Au comptoir

Où le barman se perd en digressions variées à qui se présente à lui ...


DSK, cas d'école de journaliste ?

J'ai, comme pas mal de gens (environ 12 millions), regarder DSK à la télé ce dimanche soir. Et lu dans la presse les réactions qui ont suivi. Voici les miennes avec en toile de fond un sentiment de malaise à l'issue de l'interview.

Rien dans les mots, qu'aurait-il pu dire d'autre ?
- Plus de contrition comme l'ont demandé les avocats de N. Diallo ? C'eût été affaiblir sa ligne de défense en suggérant qu'il avait quelque chose - malgré tout - à se reprocher.
- Plus de détails dans le déroulement des faits ? L'exercice aurait également eu sa part de dangers : nouveaux éléments à charge contredisant ces détails (une procédure civile est toujours en cours à New York); ou plus simplement un récit qui aurait naturellement alimenté en plus négatif son image déjà passablement écorné auprès de l'opinion publique. Il s'agissait pour lui de poser la première pierre de la reconstruction de son image, non de la détériorer encore un peu plus.

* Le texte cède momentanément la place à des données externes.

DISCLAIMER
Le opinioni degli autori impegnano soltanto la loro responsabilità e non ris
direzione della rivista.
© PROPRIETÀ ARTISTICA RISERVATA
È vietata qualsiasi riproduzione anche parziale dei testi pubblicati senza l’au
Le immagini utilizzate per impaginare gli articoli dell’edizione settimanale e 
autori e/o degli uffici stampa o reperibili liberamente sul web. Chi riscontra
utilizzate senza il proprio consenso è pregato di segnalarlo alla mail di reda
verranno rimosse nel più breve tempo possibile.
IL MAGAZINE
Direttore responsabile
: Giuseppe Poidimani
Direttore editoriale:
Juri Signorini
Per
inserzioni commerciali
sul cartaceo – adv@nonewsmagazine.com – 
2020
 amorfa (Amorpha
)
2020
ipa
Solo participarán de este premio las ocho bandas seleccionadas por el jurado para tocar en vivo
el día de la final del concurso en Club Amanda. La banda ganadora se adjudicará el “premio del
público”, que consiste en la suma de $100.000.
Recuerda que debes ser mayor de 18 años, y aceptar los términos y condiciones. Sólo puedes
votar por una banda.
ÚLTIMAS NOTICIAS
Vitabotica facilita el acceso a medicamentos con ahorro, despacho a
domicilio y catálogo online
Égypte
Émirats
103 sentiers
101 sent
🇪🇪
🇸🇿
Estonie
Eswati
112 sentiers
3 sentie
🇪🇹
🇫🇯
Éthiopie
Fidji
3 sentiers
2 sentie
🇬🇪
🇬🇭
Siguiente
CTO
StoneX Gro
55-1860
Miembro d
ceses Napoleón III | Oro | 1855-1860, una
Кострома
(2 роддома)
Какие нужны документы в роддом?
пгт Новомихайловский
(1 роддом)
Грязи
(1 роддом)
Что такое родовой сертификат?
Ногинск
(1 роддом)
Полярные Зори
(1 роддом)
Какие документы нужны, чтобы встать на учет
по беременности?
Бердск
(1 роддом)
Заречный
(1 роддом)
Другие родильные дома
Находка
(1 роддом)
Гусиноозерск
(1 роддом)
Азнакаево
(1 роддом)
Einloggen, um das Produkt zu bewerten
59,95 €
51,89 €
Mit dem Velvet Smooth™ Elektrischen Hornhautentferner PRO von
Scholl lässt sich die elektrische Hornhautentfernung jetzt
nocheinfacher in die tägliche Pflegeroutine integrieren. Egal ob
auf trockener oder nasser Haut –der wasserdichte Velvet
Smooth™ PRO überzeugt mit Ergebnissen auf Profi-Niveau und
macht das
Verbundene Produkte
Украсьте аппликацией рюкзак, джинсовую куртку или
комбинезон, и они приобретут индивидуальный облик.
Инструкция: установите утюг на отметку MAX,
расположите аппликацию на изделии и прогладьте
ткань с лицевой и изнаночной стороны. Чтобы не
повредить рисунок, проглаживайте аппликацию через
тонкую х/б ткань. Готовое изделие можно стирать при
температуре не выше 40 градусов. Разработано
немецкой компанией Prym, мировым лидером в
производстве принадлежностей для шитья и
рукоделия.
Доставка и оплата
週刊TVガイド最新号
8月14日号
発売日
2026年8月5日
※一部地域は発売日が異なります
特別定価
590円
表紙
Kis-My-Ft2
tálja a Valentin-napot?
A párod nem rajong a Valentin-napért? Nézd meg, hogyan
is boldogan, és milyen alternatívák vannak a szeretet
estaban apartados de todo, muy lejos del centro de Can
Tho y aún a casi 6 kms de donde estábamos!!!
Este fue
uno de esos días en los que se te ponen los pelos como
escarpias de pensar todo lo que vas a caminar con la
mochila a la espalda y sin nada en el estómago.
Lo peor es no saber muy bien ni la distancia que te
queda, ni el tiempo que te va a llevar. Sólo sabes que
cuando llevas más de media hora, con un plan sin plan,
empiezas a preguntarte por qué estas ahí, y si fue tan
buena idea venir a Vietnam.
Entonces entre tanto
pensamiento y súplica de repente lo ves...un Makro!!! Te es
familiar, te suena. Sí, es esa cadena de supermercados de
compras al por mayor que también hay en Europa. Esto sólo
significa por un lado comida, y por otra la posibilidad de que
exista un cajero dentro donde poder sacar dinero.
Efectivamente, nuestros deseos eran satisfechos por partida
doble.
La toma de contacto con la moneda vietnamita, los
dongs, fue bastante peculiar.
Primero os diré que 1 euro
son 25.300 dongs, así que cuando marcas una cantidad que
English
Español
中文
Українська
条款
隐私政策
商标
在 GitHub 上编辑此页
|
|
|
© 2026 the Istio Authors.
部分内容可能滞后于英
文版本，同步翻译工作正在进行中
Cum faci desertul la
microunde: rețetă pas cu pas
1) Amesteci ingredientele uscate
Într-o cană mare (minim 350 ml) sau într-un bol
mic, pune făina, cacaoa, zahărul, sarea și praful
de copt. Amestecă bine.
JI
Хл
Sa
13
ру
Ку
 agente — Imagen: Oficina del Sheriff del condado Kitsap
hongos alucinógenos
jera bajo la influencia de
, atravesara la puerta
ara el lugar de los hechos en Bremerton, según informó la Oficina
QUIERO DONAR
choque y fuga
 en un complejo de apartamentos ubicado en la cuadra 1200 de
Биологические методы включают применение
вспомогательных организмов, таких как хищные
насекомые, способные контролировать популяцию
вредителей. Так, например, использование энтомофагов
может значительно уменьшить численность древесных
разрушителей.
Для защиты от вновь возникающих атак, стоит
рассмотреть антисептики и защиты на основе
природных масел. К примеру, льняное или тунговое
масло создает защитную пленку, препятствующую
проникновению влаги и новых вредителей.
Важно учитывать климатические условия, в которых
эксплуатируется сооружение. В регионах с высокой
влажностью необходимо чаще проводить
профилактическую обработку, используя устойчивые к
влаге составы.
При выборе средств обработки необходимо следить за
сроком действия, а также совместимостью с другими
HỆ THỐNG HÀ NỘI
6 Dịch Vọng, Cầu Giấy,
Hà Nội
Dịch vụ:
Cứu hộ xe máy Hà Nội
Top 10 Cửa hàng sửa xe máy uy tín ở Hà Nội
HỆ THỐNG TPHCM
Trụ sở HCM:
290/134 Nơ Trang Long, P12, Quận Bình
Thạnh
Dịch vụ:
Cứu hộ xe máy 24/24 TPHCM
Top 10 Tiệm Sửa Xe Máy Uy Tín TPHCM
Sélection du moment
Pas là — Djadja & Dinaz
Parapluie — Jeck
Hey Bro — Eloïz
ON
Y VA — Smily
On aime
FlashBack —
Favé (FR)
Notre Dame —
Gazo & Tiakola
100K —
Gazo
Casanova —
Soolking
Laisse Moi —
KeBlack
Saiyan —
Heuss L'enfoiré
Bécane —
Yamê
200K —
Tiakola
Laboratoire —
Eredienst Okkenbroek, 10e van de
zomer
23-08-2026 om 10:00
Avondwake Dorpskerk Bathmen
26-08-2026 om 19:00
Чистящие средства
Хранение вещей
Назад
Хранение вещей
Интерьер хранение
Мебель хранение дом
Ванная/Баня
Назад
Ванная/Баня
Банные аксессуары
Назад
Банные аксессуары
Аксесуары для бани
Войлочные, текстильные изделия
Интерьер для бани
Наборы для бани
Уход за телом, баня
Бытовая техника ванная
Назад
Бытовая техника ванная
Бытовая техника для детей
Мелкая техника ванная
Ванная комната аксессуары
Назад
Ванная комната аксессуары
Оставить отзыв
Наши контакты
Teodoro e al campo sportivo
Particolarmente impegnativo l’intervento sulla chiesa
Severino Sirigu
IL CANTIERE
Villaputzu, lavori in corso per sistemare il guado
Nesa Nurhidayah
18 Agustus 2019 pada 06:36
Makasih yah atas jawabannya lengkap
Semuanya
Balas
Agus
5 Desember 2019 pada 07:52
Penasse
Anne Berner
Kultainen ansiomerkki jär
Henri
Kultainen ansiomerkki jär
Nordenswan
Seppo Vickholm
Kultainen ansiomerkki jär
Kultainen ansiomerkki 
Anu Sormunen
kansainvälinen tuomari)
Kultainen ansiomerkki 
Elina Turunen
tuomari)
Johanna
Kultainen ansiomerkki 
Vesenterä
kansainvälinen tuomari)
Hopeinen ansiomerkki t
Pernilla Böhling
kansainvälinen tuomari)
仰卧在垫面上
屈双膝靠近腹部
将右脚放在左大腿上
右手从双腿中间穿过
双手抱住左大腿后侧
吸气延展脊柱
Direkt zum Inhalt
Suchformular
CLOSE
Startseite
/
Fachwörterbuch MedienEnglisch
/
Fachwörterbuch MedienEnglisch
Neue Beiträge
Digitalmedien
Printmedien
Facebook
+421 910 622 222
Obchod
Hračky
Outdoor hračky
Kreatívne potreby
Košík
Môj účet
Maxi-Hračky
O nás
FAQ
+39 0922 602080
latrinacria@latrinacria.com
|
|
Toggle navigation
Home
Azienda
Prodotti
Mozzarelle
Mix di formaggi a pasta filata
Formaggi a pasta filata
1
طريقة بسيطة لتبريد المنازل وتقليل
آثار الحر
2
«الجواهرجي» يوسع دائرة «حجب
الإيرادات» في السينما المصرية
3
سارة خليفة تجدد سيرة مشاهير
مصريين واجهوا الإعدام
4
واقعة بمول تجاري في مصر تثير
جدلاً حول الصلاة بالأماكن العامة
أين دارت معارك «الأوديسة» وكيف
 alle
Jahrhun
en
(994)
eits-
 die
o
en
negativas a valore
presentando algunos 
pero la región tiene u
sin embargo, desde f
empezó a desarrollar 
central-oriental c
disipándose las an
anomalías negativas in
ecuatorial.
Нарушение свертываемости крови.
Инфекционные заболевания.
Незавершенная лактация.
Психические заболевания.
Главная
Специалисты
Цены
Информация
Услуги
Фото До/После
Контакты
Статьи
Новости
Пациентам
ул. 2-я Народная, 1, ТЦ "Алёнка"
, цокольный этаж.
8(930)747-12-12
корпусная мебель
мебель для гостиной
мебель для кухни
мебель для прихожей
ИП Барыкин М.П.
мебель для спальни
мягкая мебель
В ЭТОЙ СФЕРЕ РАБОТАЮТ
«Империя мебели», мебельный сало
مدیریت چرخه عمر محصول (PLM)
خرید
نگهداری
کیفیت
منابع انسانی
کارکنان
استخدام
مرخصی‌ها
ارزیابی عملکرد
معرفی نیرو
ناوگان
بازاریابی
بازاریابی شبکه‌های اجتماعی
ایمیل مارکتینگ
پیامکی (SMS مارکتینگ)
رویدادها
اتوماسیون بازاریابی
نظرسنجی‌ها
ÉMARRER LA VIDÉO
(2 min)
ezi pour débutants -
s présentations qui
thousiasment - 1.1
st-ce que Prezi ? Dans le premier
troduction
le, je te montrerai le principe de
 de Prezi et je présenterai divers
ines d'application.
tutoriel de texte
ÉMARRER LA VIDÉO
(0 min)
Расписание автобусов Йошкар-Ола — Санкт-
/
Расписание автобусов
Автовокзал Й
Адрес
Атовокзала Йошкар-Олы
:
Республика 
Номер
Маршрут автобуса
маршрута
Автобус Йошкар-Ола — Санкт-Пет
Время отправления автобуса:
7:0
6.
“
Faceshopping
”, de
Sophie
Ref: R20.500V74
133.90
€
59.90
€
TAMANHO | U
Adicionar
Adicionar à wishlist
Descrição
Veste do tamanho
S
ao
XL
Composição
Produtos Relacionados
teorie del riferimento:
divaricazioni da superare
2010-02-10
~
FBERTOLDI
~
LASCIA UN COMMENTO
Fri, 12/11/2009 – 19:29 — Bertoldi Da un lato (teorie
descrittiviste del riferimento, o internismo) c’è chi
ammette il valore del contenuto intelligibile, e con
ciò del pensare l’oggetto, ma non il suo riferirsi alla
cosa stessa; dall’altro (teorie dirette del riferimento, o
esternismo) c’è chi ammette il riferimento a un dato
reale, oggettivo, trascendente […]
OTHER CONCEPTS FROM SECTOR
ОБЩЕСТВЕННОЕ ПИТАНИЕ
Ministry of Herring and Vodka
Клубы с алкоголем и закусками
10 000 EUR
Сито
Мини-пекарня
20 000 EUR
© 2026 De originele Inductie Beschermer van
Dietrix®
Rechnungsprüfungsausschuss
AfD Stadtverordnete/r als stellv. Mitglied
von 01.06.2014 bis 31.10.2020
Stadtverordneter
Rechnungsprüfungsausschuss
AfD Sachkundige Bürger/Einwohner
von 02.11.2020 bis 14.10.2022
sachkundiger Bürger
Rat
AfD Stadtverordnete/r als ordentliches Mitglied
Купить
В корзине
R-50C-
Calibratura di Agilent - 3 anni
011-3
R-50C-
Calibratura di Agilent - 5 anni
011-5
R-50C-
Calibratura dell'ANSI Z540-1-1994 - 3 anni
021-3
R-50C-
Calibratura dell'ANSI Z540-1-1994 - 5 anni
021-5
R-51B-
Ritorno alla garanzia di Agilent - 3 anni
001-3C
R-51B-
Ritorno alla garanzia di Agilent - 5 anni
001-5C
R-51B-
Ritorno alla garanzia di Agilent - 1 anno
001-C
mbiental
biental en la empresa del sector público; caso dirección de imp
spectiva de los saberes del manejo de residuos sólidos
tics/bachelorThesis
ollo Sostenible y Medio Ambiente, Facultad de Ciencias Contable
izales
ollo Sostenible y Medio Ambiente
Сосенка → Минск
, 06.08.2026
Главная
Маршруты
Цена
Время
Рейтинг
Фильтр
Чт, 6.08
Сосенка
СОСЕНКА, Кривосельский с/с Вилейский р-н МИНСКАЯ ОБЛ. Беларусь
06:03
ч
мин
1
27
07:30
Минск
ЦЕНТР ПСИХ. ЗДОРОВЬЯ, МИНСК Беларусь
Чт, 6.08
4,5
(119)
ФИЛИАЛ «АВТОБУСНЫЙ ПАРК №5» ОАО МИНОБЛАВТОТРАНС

Toutefois, certains - Moscovici en tête - lui ont reproché d'avoir mentionné l'existence explicite du pacte avec Aubry. Et ont beau jeu d'attaquer à présent cette dernière en soulignant qu'elle avait menti sur cette question (Bourdin). Il me semble pourtant que le message est plus habile qu'il n'y paraît. Cela lui a permis de renforcer le caractère "vrai" de son interview, avec l'idée qu'il n'esquivait pas les sujets. Certes, Aubry peut se retrouver en position délicate mais elle pourra aussi objecter qu'elle ne pouvait pas en parler tant que l'autre partie concernée n'était pas en mesure de s'exprimer sur ce pacte. Et mettre en avant sa loyauté, pas tant vis-à-vis de Strauss-Kahn que comme trait de caractère, composante de sa personne. Ce dont Hollande et plus encore son lieutenant auront du mal à se prévaloir.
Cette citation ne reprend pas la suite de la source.